» What is expected
From the entries that follow, copy every line with the word "Contoh".

[Stored data entries]
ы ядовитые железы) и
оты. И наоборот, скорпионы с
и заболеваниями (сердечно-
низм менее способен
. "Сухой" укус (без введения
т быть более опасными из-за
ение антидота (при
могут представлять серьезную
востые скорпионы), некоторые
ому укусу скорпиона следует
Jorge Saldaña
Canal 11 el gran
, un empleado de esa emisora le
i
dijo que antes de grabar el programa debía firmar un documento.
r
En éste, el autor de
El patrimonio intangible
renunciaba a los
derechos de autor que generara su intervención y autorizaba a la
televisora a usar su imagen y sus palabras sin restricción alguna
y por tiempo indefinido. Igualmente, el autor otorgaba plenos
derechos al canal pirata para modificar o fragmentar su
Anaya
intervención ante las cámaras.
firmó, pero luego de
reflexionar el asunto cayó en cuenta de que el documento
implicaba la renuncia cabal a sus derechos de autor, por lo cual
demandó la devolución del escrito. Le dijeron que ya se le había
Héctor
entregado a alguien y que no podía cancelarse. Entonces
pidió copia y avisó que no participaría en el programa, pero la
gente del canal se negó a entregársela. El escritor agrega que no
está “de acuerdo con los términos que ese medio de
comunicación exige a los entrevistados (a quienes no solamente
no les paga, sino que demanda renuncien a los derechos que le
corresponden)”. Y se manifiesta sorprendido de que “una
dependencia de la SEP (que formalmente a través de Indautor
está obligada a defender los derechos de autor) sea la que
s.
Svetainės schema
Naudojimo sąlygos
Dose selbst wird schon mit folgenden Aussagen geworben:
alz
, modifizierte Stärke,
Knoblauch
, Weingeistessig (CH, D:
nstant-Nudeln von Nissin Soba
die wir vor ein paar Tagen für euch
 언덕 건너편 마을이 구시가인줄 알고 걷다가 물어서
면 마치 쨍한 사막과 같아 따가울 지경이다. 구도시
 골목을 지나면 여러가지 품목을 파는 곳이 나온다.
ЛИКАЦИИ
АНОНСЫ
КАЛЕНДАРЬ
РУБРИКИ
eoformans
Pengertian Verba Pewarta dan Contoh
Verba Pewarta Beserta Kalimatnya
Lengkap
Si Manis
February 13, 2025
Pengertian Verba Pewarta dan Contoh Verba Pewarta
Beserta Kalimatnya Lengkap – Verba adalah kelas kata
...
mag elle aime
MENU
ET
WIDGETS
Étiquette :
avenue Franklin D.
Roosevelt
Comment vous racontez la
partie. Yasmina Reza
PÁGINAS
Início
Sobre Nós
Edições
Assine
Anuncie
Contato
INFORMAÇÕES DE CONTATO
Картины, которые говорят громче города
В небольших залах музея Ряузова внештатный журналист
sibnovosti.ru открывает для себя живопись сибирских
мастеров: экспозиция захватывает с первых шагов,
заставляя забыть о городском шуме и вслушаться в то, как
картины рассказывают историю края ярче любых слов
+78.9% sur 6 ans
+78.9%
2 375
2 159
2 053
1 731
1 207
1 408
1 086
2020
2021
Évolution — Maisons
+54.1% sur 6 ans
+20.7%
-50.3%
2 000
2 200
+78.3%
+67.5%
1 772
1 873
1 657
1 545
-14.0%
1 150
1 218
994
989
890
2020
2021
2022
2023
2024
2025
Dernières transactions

» Output below
Pengertian Verba Pewarta dan Contoh
Pengertian Verba Pewarta dan Contoh Verba Pewarta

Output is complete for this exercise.